Regarding the mechanism of action, preclinical investigations showed that Abemaciclib therapy led to a depletion in phosphorylation of Rb, cell cycle arrest, and cell proliferation inhibition. Moreover, Abemaciclib also decreased TopoIIα expression and DNA synthesis by blocking CDK4/6 in the estrogen receptor-positive (ER+) breast cancer cells [43]. In our previous study, we showed that Abemaciclib significantly decreased cell proliferation, inhibited non-adherent cells, and induced apoptotic gene expression in ATC cell lines [44]. In consistence, the current study showed that Abemaciclib inhibited cell cycle progression and induced apoptosis in ATC cells by downregulating cyclin D1, cyclin E1 and FOXM1. Similarly, a study by Bellelli showed that FOXM1 is highly expressed in ATC and that its inhibition using RNA interference methods could significantly reduce cell invasion; drugs that target this protein also reduced tumor burden in a mouse model of the disease [45]. Moreover, the correlation between FoxM1 expression and MMP-9 in papillary thyroid carcinoma (PTC) and their association with cancer progression has been suggested [46] which could be in accordance with the results of Western blot and zymography in our study. Besides Abemaciclib, a variety of other CDK4/6 inhibitors have been broadly surveyed in ATC. For example, it has been demonstrated that palbociclib (a CDK4/6 inhibitor) inhibited ATC cell growth; however, it conveyed resistance in the cells promptly by increasing the levels of cyclin D1 and D3. Moreover, palbociclib plus omipalisib (a PI3K/mTOR inhibitor) synergistically inhibited cell proliferation and growth of ATC cells [47].
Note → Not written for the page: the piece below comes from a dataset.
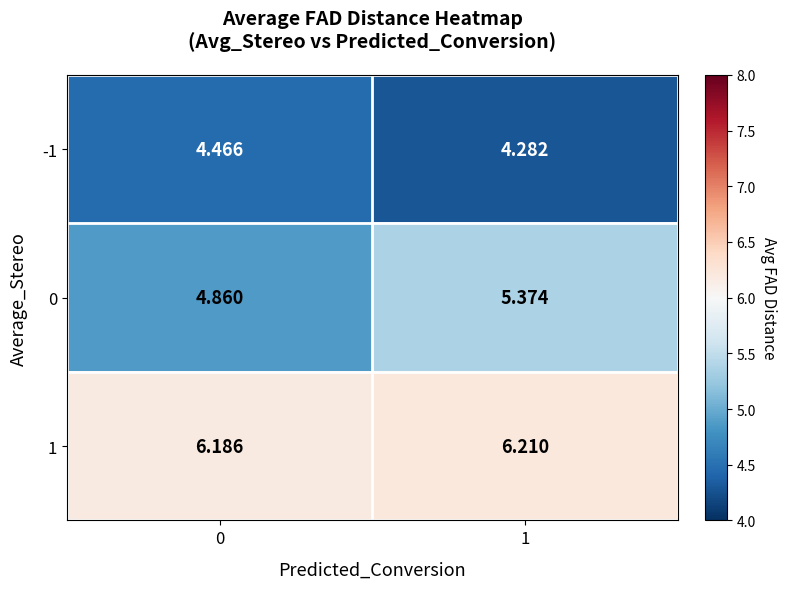

What is the difference between the highest and lowest values at 1?

1.9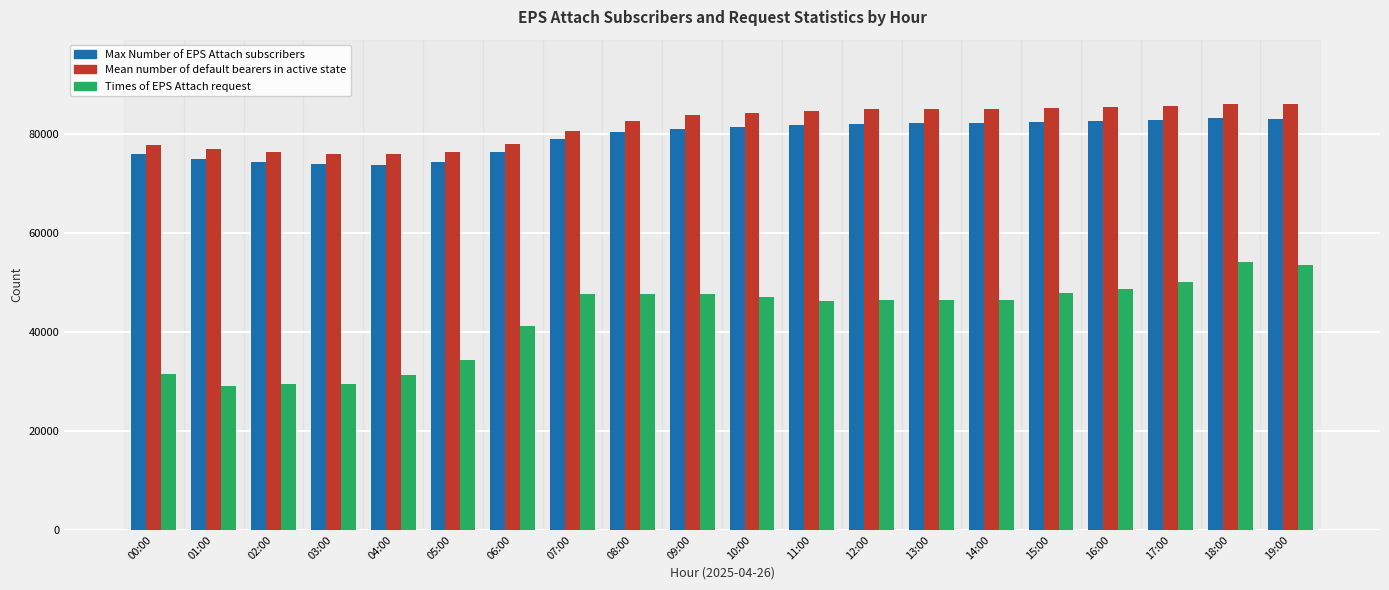

What is the label of the 20th bar from the right?

00:00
While various studies have focused on identifying molecular pathways involved in ATC progression and different signaling molecules have been investigated (e.g. MAPK and RAF/ERK), the PI3K pathway has been constantly suggested as one of the major signaling pathways involved in malignancies of the thyroid. Considering its role in the self-renewal of cancer cells and the expression of sodium/iodide symporter (NIS), which is essential for normal thyroid function, the PI3K/Akt/mTOR signaling has become a well-known target for ATC cancer therapies [48]. Gillis et al., for instance, introduced PI3K/Akt/mTOR as one of the drivers of tumorigenesis in thyroid and showed that using inhibitors of this pathway such as buparlisib or alpelisib could significantly improve therapeutic outcomes in ATC cell lines [49]. The involvement of this pathway in papillary thyroid carcinoma, another form of malignancy in the thyroid, has also been investigated [50]. Based on the noticeable number of studies that suggested the effect of the PI3K pathway in suppressing carcinogenesis in the thyroid and its positive effect on CDK-targeting drugs [51], we used a well-known PI3K inhibitor, alpelisib, which showed a significant synergistic effect with Abemaciclib. In consistence with the aforementioned studies, our therapeutic approach resulted in enhanced apoptosis induction and demonstrated promising anti-tumor effects of combined CDK4/6 and PI3K inhibition.

Conclusions

Taken together, our preclinical data highlights CDK4/6 as attractive therapeutic targets in ATC and suggests that Abemaciclib, as a CDK4/6 blocking agent, is a promising strategy against ATC. There is an urgent need to confirm the findings of this research in animal models and clinical samples in order to use the results to help patients affected by this disease.